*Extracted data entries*
================================
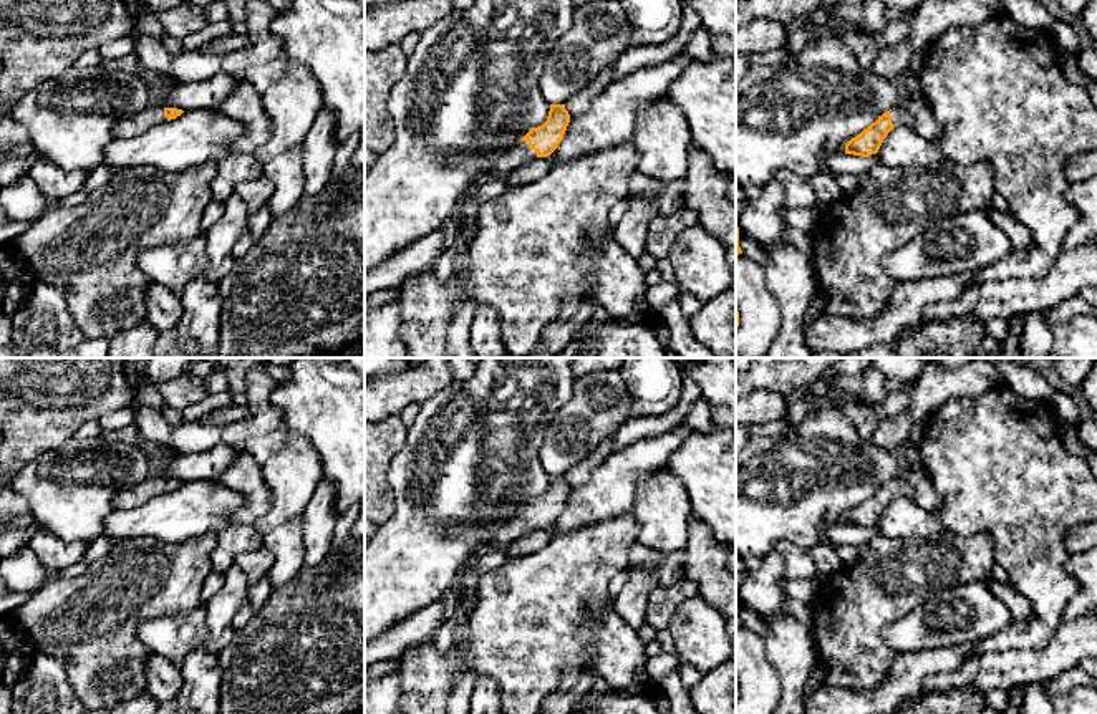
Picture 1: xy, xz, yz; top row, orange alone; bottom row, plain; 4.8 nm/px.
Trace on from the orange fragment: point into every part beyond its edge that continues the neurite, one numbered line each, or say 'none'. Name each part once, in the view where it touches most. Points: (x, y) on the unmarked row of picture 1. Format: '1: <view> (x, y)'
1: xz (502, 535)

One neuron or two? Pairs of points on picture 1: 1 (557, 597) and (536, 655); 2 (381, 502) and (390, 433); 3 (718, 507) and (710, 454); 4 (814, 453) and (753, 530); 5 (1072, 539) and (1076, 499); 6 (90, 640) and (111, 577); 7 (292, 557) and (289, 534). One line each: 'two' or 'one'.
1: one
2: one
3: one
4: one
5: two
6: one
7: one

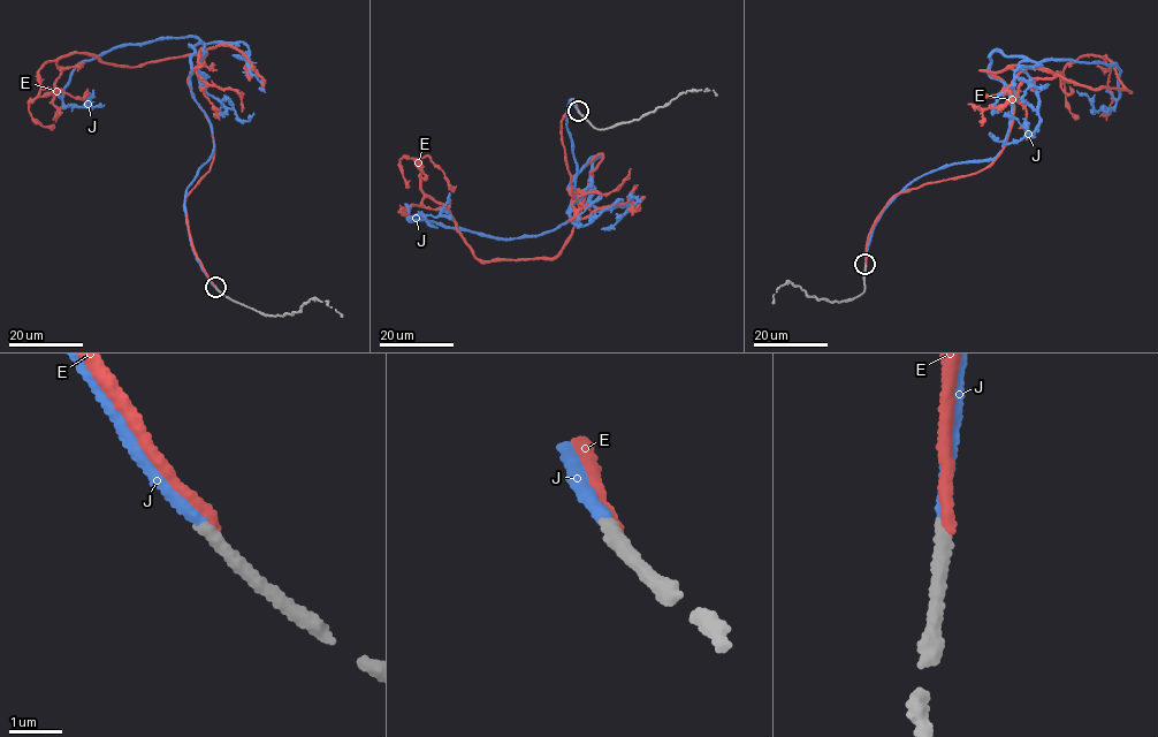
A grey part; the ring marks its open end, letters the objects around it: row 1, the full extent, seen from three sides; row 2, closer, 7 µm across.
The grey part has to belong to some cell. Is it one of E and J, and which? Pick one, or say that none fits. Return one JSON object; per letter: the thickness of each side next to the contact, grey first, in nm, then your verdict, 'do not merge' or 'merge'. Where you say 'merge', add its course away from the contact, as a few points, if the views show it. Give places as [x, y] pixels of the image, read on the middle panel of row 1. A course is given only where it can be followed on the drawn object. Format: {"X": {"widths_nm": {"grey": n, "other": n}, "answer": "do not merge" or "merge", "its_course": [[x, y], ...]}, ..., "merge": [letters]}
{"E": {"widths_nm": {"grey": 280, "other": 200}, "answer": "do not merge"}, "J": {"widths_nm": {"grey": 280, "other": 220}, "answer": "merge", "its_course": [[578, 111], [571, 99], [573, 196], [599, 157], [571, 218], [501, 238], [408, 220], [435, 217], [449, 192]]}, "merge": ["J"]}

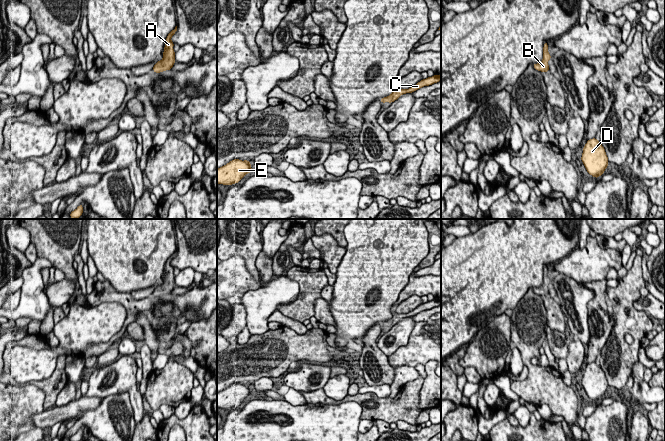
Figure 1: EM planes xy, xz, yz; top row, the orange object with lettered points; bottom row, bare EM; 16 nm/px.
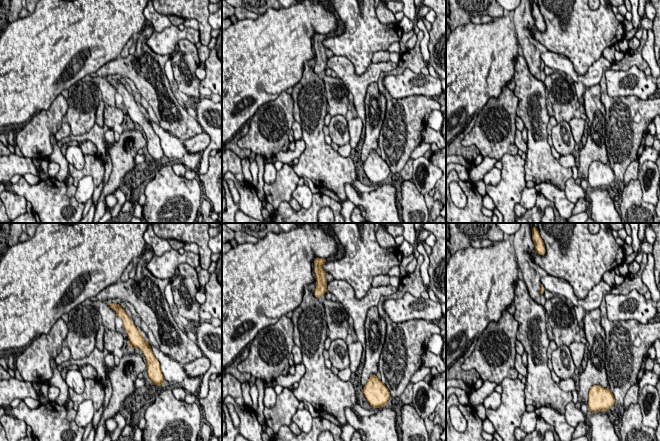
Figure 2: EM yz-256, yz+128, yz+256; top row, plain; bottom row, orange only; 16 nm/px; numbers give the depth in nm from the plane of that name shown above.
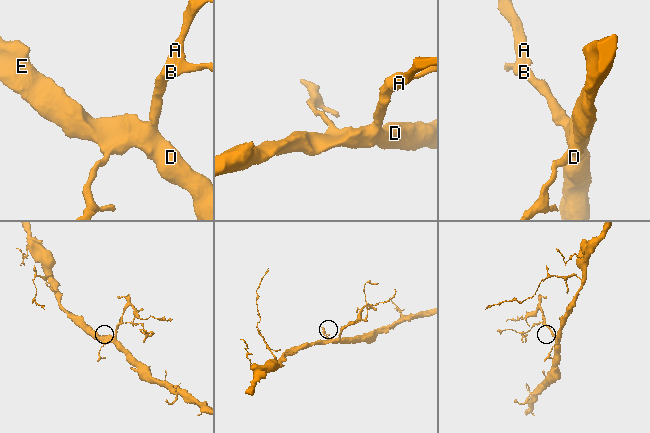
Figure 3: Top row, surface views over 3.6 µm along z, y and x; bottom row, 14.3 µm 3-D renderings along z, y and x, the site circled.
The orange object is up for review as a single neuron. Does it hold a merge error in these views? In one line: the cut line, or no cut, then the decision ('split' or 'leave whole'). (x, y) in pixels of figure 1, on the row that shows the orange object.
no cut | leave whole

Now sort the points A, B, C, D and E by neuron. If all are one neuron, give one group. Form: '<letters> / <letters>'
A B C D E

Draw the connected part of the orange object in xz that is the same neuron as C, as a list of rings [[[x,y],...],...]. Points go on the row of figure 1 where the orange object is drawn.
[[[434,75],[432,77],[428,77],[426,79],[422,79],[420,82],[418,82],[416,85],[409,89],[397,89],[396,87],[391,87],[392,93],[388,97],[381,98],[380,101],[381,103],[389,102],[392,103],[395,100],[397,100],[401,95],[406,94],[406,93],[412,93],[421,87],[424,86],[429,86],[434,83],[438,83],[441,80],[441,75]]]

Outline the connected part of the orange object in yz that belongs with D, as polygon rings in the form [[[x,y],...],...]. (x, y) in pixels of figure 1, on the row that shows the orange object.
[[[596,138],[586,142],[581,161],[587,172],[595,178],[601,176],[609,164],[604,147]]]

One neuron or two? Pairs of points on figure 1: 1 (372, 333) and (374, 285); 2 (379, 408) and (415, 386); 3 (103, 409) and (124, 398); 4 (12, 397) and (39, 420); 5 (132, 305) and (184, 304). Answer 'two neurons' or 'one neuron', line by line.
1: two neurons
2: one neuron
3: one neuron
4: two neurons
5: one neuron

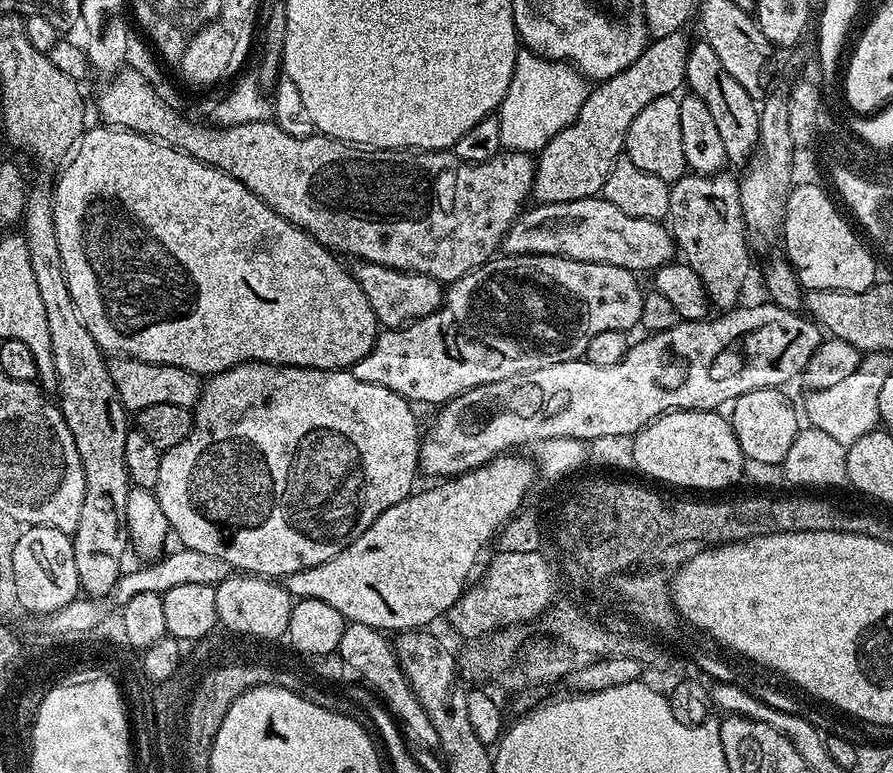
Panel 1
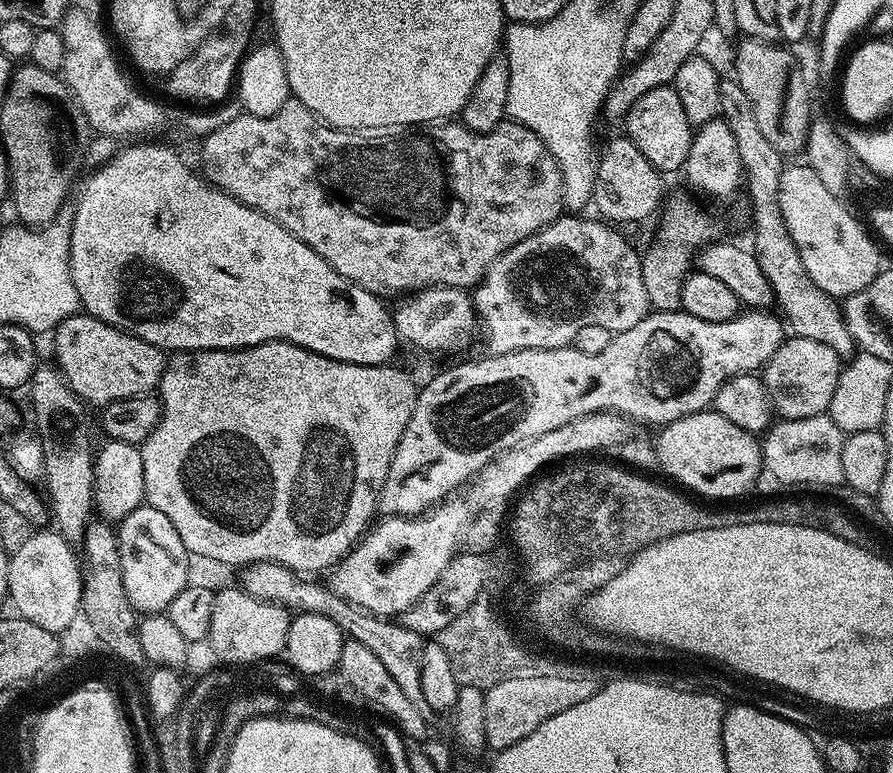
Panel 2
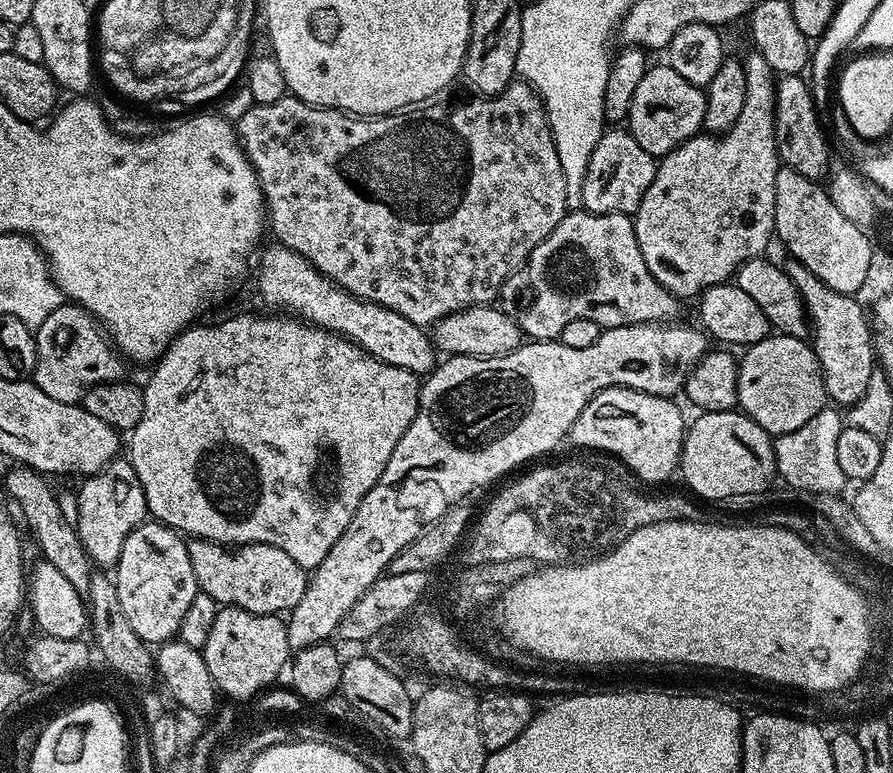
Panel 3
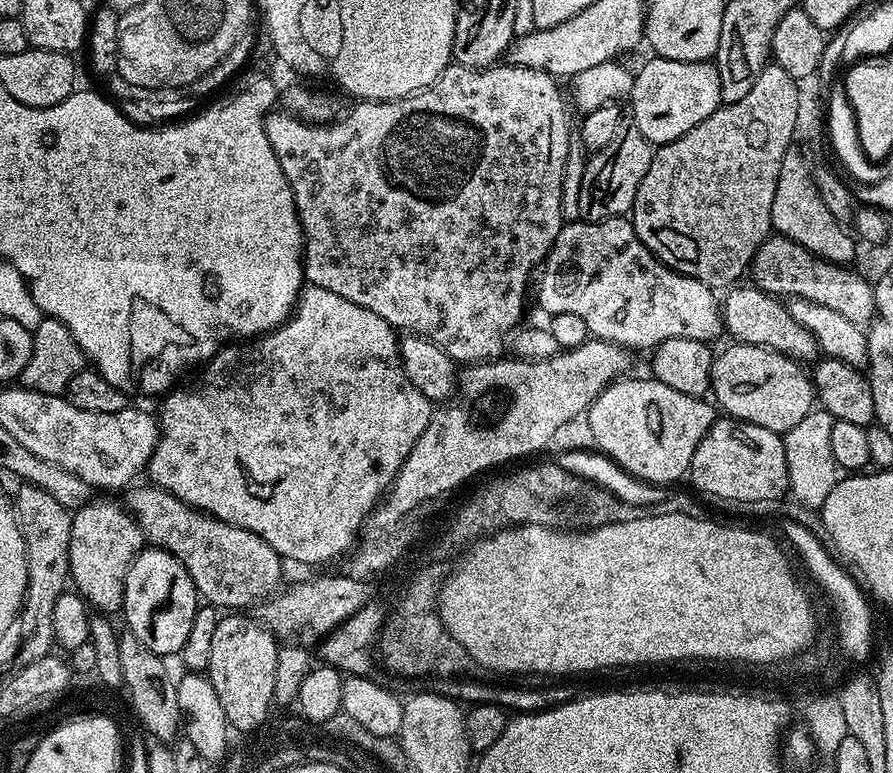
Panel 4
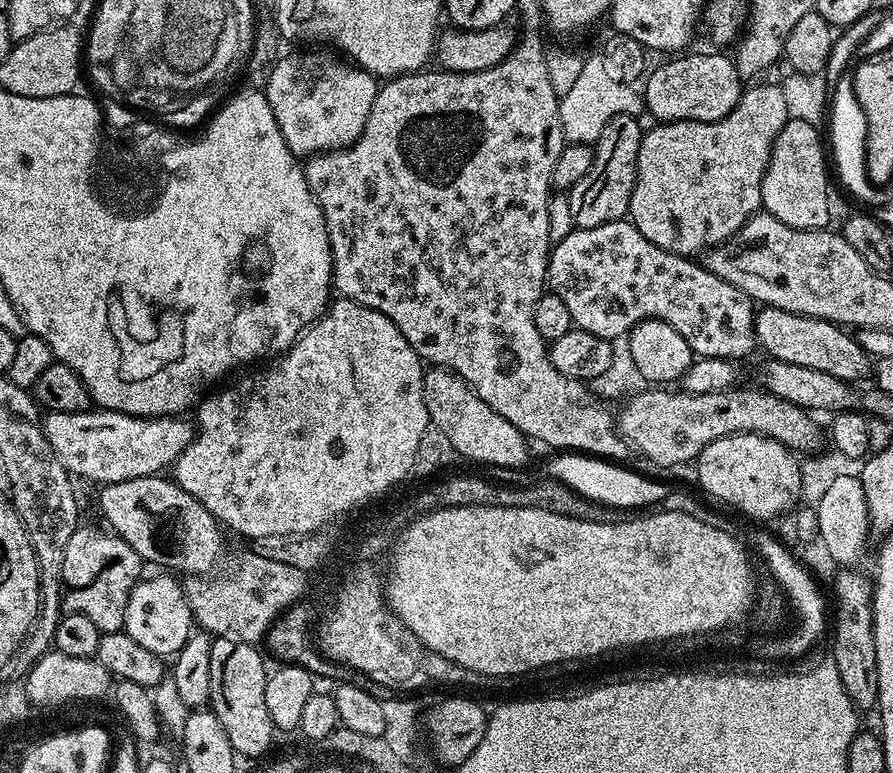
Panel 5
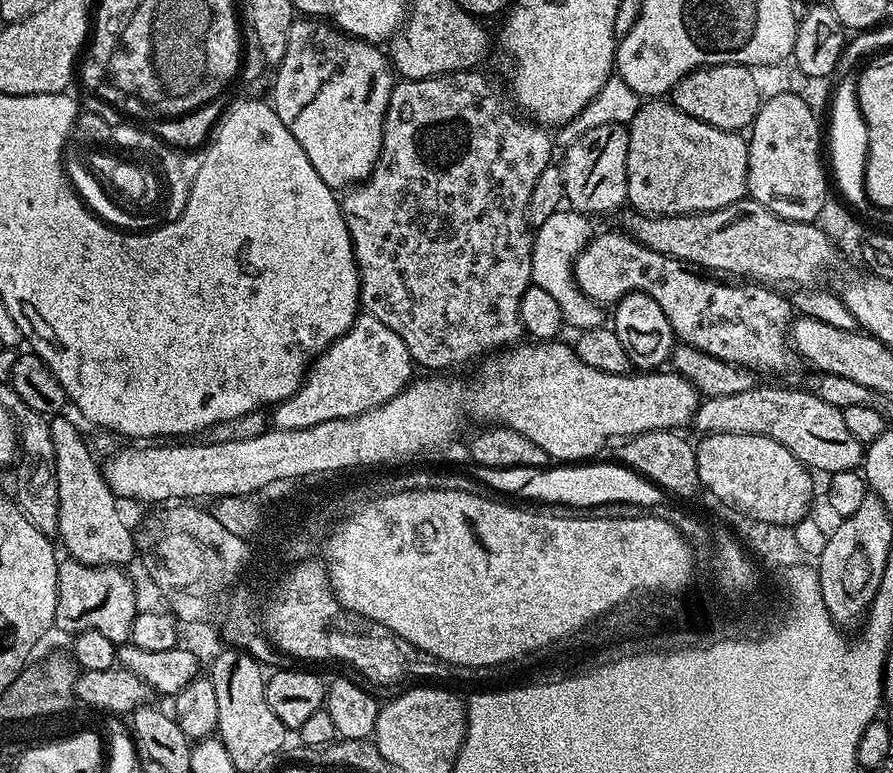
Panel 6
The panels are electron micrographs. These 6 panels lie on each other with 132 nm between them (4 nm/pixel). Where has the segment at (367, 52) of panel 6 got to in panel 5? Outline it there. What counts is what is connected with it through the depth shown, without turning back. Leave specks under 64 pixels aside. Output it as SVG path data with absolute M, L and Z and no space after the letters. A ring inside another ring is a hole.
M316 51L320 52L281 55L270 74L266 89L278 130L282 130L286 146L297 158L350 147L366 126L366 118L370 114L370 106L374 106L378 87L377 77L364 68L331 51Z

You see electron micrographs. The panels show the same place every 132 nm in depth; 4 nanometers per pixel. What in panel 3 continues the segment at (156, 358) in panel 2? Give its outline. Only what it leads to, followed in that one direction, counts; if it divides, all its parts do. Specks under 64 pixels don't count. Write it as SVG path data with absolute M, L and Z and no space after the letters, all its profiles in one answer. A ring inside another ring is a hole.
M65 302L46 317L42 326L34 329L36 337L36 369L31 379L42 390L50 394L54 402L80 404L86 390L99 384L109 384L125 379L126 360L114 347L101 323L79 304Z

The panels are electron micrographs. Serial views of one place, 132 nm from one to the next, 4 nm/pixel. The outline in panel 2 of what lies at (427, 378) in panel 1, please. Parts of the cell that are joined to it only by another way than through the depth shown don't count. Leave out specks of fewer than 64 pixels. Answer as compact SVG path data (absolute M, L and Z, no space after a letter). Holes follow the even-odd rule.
================================
*WHAT IS BEING ASKED*
Each entry is to be given again exactly as it stands, with its pictures removed.

*SOLUTION TO THIS PROBLEM*
Picture 1: xy, xz, yz; top row, orange alone; bottom row, plain; 4.8 nm/px.
Trace on from the orange fragment: point into every part beyond its edge that continues the neurite, one numbered line each, or say 'none'. Name each part once, in the view where it touches most. Points: (x, y) on the unmarked row of picture 1. Format: '1: <view> (x, y)'
1: xz (502, 535)

One neuron or two? Pairs of points on picture 1: 1 (557, 597) and (536, 655); 2 (381, 502) and (390, 433); 3 (718, 507) and (710, 454); 4 (814, 453) and (753, 530); 5 (1072, 539) and (1076, 499); 6 (90, 640) and (111, 577); 7 (292, 557) and (289, 534). One line each: 'two' or 'one'.
1: one
2: one
3: one
4: one
5: two
6: one
7: one

A grey part; the ring marks its open end, letters the objects around it: row 1, the full extent, seen from three sides; row 2, closer, 7 µm across.
The grey part has to belong to some cell. Is it one of E and J, and which? Pick one, or say that none fits. Return one JSON object; per letter: the thickness of each side next to the contact, grey first, in nm, then your verdict, 'do not merge' or 'merge'. Where you say 'merge', add its course away from the contact, as a few points, if the views show it. Give places as [x, y] pixels of the image, read on the middle panel of row 1. A course is given only where it can be followed on the drawn object. Format: {"X": {"widths_nm": {"grey": n, "other": n}, "answer": "do not merge" or "merge", "its_course": [[x, y], ...]}, ..., "merge": [letters]}
{"E": {"widths_nm": {"grey": 280, "other": 200}, "answer": "do not merge"}, "J": {"widths_nm": {"grey": 280, "other": 220}, "answer": "merge", "its_course": [[578, 111], [571, 99], [573, 196], [599, 157], [571, 218], [501, 238], [408, 220], [435, 217], [449, 192]]}, "merge": ["J"]}

Figure 1: EM planes xy, xz, yz; top row, the orange object with lettered points; bottom row, bare EM; 16 nm/px.
Figure 2: EM yz-256, yz+128, yz+256; top row, plain; bottom row, orange only; 16 nm/px; numbers give the depth in nm from the plane of that name shown above.
Figure 3: Top row, surface views over 3.6 µm along z, y and x; bottom row, 14.3 µm 3-D renderings along z, y and x, the site circled.
The orange object is up for review as a single neuron. Does it hold a merge error in these views? In one line: the cut line, or no cut, then the decision ('split' or 'leave whole'). (x, y) in pixels of figure 1, on the row that shows the orange object.
no cut | leave whole

Now sort the points A, B, C, D and E by neuron. If all are one neuron, give one group. Form: '<letters> / <letters>'
A B C D E

Draw the connected part of the orange object in xz that is the same neuron as C, as a list of rings [[[x,y],...],...]. Points go on the row of figure 1 where the orange object is drawn.
[[[434,75],[432,77],[428,77],[426,79],[422,79],[420,82],[418,82],[416,85],[409,89],[397,89],[396,87],[391,87],[392,93],[388,97],[381,98],[380,101],[381,103],[389,102],[392,103],[395,100],[397,100],[401,95],[406,94],[406,93],[412,93],[421,87],[424,86],[429,86],[434,83],[438,83],[441,80],[441,75]]]

Outline the connected part of the orange object in yz that belongs with D, as polygon rings in the form [[[x,y],...],...]. (x, y) in pixels of figure 1, on the row that shows the orange object.
[[[596,138],[586,142],[581,161],[587,172],[595,178],[601,176],[609,164],[604,147]]]

One neuron or two? Pairs of points on figure 1: 1 (372, 333) and (374, 285); 2 (379, 408) and (415, 386); 3 (103, 409) and (124, 398); 4 (12, 397) and (39, 420); 5 (132, 305) and (184, 304). Answer 'two neurons' or 'one neuron', line by line.
1: two neurons
2: one neuron
3: one neuron
4: two neurons
5: one neuron

Panel 1
Panel 2
Panel 3
Panel 4
Panel 5
Panel 6
The panels are electron micrographs. These 6 panels lie on each other with 132 nm between them (4 nm/pixel). Where has the segment at (367, 52) of panel 6 got to in panel 5? Outline it there. What counts is what is connected with it through the depth shown, without turning back. Leave specks under 64 pixels aside. Output it as SVG path data with absolute M, L and Z and no space after the letters. A ring inside another ring is a hole.
M316 51L320 52L281 55L270 74L266 89L278 130L282 130L286 146L297 158L350 147L366 126L366 118L370 114L370 106L374 106L378 87L377 77L364 68L331 51Z

You see electron micrographs. The panels show the same place every 132 nm in depth; 4 nanometers per pixel. What in panel 3 continues the segment at (156, 358) in panel 2? Give its outline. Only what it leads to, followed in that one direction, counts; if it divides, all its parts do. Specks under 64 pixels don't count. Write it as SVG path data with absolute M, L and Z and no space after the letters, all its profiles in one answer. A ring inside another ring is a hole.
M65 302L46 317L42 326L34 329L36 337L36 369L31 379L42 390L50 394L54 402L80 404L86 390L99 384L109 384L125 379L126 360L114 347L101 323L79 304Z

The panels are electron micrographs. Serial views of one place, 132 nm from one to the next, 4 nm/pixel. The outline in panel 2 of what lies at (427, 378) in panel 1, please. Parts of the cell that are joined to it only by another way than through the depth shown don't count. Leave out specks of fewer than 64 pixels. Answer as compact SVG path data (absolute M, L and Z, no space after a letter). Holes follow the even-odd rule.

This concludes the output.